# Understanding Probability for Multiple Random Variables

Probability helps us measure the uncertainty of random variable outcomes. It's quite straightforward when dealing with a single variable, but in machine learning, we often work with several variables interacting in complex, unknown ways. To handle this, we use specific techniques to calculate the probabilities of multiple random variables, which include:

- **Joint Probability**: This measures the likelihood of two or more events happening at the same time.

- **Marginal Probability**: This quantifies the probability of an event without considering the outcomes of other variables.

- **Conditional Probability**: It calculates the probability of an event when one or more other events have already occurred.

In this tutorial, we'll provide a beginner-friendly introduction to these concepts, allowing you to gain a solid understanding of how they form the foundation for fitting predictive models to data.

By the end of this tutorial, you'll have a clear grasp of:

- Joint probability, which deals with the simultaneous occurrence of events.

- Marginal probability, which focuses on single events independently of other variables.

- Conditional probability, which evaluates the likelihood of an event given the presence of other events.

---


## Probability for a Single Random Variable

Probability is all about measuring the likelihood of an event.

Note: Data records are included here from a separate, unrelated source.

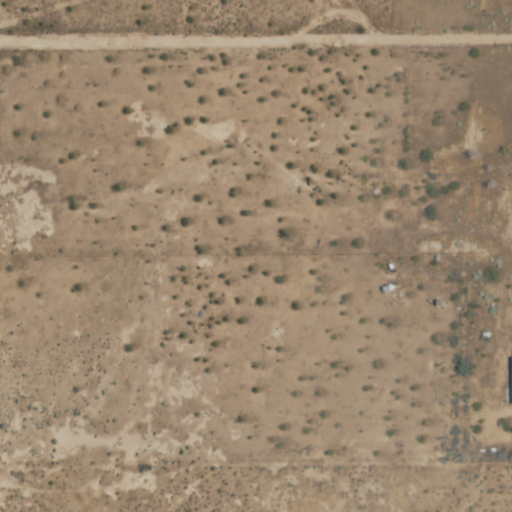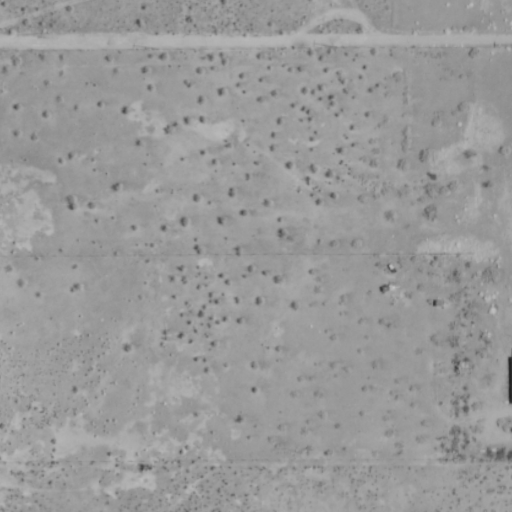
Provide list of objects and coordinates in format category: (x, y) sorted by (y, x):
road: (256, 40)
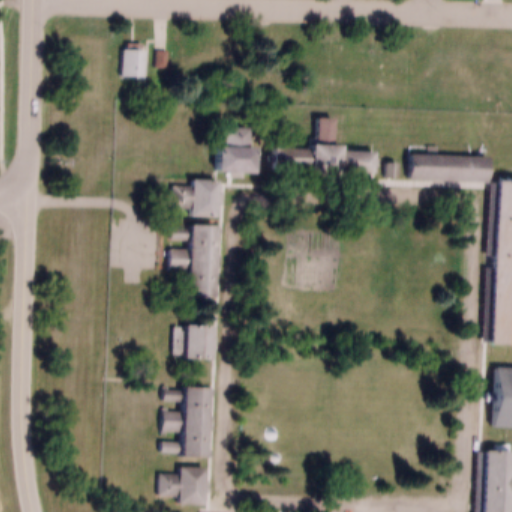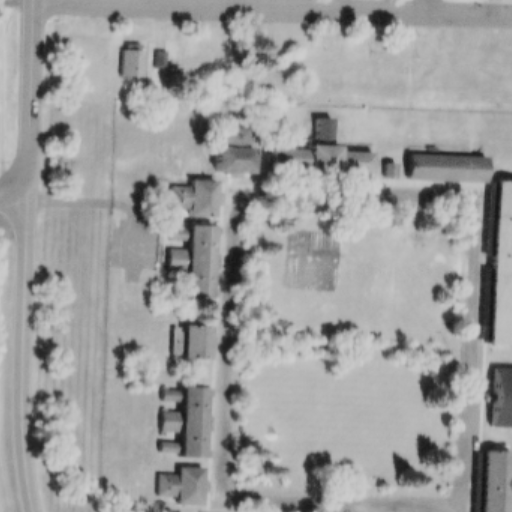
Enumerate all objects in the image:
road: (340, 1)
road: (349, 3)
road: (427, 3)
building: (125, 53)
building: (133, 64)
road: (31, 98)
building: (311, 144)
building: (222, 150)
building: (335, 152)
building: (234, 154)
building: (437, 158)
building: (447, 168)
road: (230, 182)
building: (188, 187)
road: (14, 195)
building: (194, 198)
road: (14, 233)
building: (183, 248)
building: (498, 254)
building: (193, 257)
building: (504, 267)
building: (306, 304)
building: (180, 332)
building: (195, 342)
road: (27, 354)
building: (495, 387)
building: (502, 399)
building: (175, 413)
building: (191, 422)
building: (174, 474)
building: (487, 476)
building: (496, 481)
building: (183, 487)
road: (375, 507)
building: (212, 508)
park: (0, 510)
building: (346, 511)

It tells us how probable a specific outcome is for a random variable, like flipping a coin, rolling a dice, or drawing a playing card from a deck.

- In simple terms, probability is a way of quantifying the chances of something happening.
  - As described in "Probability: For the Enthusiastic Beginner" (2016), it's about assessing the likelihood of an event taking place.

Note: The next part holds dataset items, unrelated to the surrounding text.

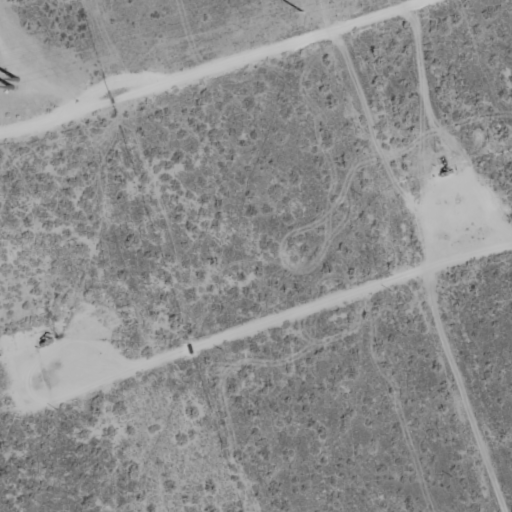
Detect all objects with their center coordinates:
road: (230, 74)
road: (301, 326)
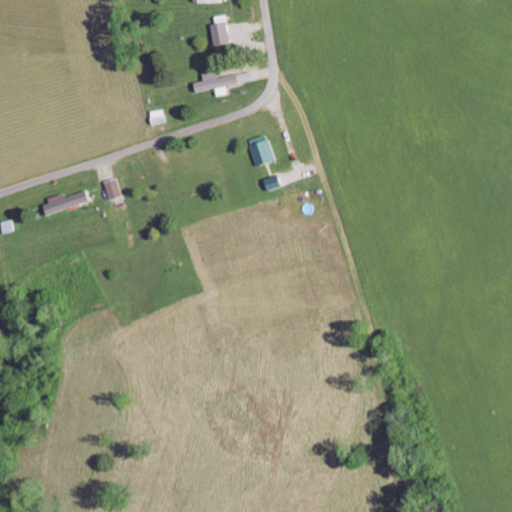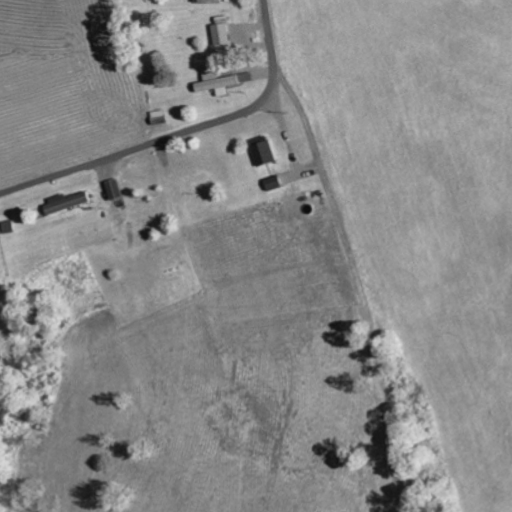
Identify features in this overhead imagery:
building: (211, 1)
building: (222, 33)
building: (217, 81)
road: (181, 133)
building: (262, 153)
building: (112, 188)
building: (64, 201)
road: (31, 207)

- For a random variable 'x', we use a function P(x) to assign probabilities to all its possible values. This is expressed as the **Probability Density of x**, denoted as P(x).

- When we want to find the probability of a specific event 'A' occurring for 'x', we use P(x = A) or simply P(A), where 'A' represents the event itself.

- The calculation of probability is quite straightforward. We divide the number of desired outcomes by the total possible outcomes.
  - This is especially intuitive for discrete random variables, like rolling a die. For instance, the probability of rolling a 5 on a six-sided die is calculated as the number of 5s (1) divided by the total possible outcomes (6), resulting in approximately 0.1666 or 16.666%.

- It's crucial to remember that the sum of probabilities for all possible outcomes should always equal one, ensuring valid probabilities:

  - **Sum of the Probabilities for All Outcomes = 1.0**

- An impossible outcome carries a probability of zero. For instance, you can't roll a 7 with a standard six-sided die:

  - **Probability of Impossible Outcome = 0.0**

- On the other hand, a certain outcome has a probability of one. For example, when rolling a six-sided die, it's certain that a value between 1 and 6 will occur:

  - **Probability of Certain Outcome = 1.0**

- You can also calculate the probability of an event not happening, which is called the complement.
  - This can be determined by subtracting the probability of the event from one, represented as 1 - P(A). For example, if you want to find the probability of not rolling a 5, it would be 1 - P(5), resulting in approximately 0.8333 or 83.333%.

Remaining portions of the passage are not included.